→ EXERCISE DATA:
-=-=-=-=-

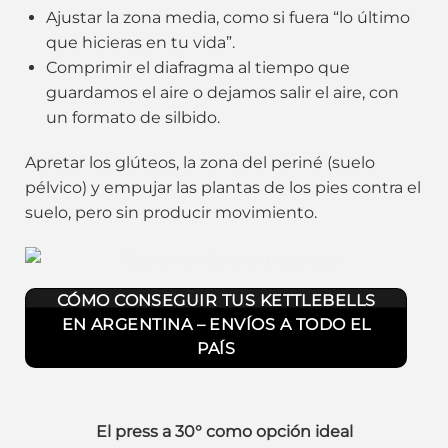
Ajustar la zona media, como si fuera “lo último
que hicieras en tu vida”.
Comprimir el diafragma al tiempo que
guardamos el aire o dejamos salir el aire, con
un formato de silbido.
Apretar los glúteos, la zona del periné (suelo
pélvico) y empujar las plantas de los pies contra el
suelo, pero sin producir movimiento.
CÓMO CONSEGUIR TUS KETTLEBELLS
EN ARGENTINA – ENVÍOS A TODO EL
PAÍS
El press a 30° como opción ideal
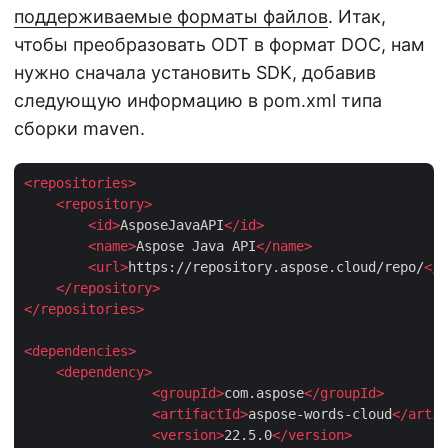
поддерживаемые форматы файлов
. Итак,
чтобы преобразовать ODT в формат DOC, нам
нужно сначала установить SDK, добавив
следующую информацию в pom.xml типа
сборки maven.
<
repositories
>
<
repository
>
<
id
>
AsposeJavaAPI
</
id
>
<
name
>
Aspose Java API
</
name
>
<
url
>
https://repository.aspose.cloud/repo/
</
u
</
repository
>
</
repositories
>
<
dependencies
>
<
dependency
>
<
groupId
>
com.aspose
</
groupId
>
<
artifactId
>
aspose-words-cloud
</
artif
<
version
>
22.5.0
</
version
>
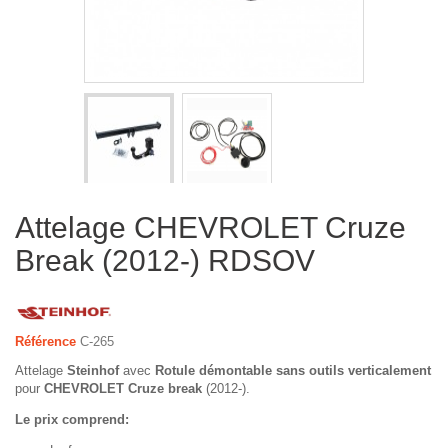
Attelage CHEVROLET Cruze
Break (2012-) RDSOV
Référence
C-265
Attelage
Steinhof
avec
Rotule démontable sans outils verticalement
pour
CHEVROLET Cruze break
(2012-).
Le prix comprend:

-=-=-=-=-

→ REQUIRED ACTION:
Write out the entries above verbatim; the pictures do not belong in your copy.

→ WRITTEN ANSWER:
Ajustar la zona media, como si fuera “lo último
que hicieras en tu vida”.
Comprimir el diafragma al tiempo que
guardamos el aire o dejamos salir el aire, con
un formato de silbido.
Apretar los glúteos, la zona del periné (suelo
pélvico) y empujar las plantas de los pies contra el
suelo, pero sin producir movimiento.
CÓMO CONSEGUIR TUS KETTLEBELLS
EN ARGENTINA – ENVÍOS A TODO EL
PAÍS
El press a 30° como opción ideal
поддерживаемые форматы файлов
. Итак,
чтобы преобразовать ODT в формат DOC, нам
нужно сначала установить SDK, добавив
следующую информацию в pom.xml типа
сборки maven.
<
repositories
>
<
repository
>
<
id
>
AsposeJavaAPI
</
id
>
<
name
>
Aspose Java API
</
name
>
<
url
>
https://repository.aspose.cloud/repo/
</
u
</
repository
>
</
repositories
>
<
dependencies
>
<
dependency
>
<
groupId
>
com.aspose
</
groupId
>
<
artifactId
>
aspose-words-cloud
</
artif
<
version
>
22.5.0
</
version
>
Attelage CHEVROLET Cruze
Break (2012-) RDSOV
Référence
C-265
Attelage
Steinhof
avec
Rotule démontable sans outils verticalement
pour
CHEVROLET Cruze break
(2012-).
Le prix comprend:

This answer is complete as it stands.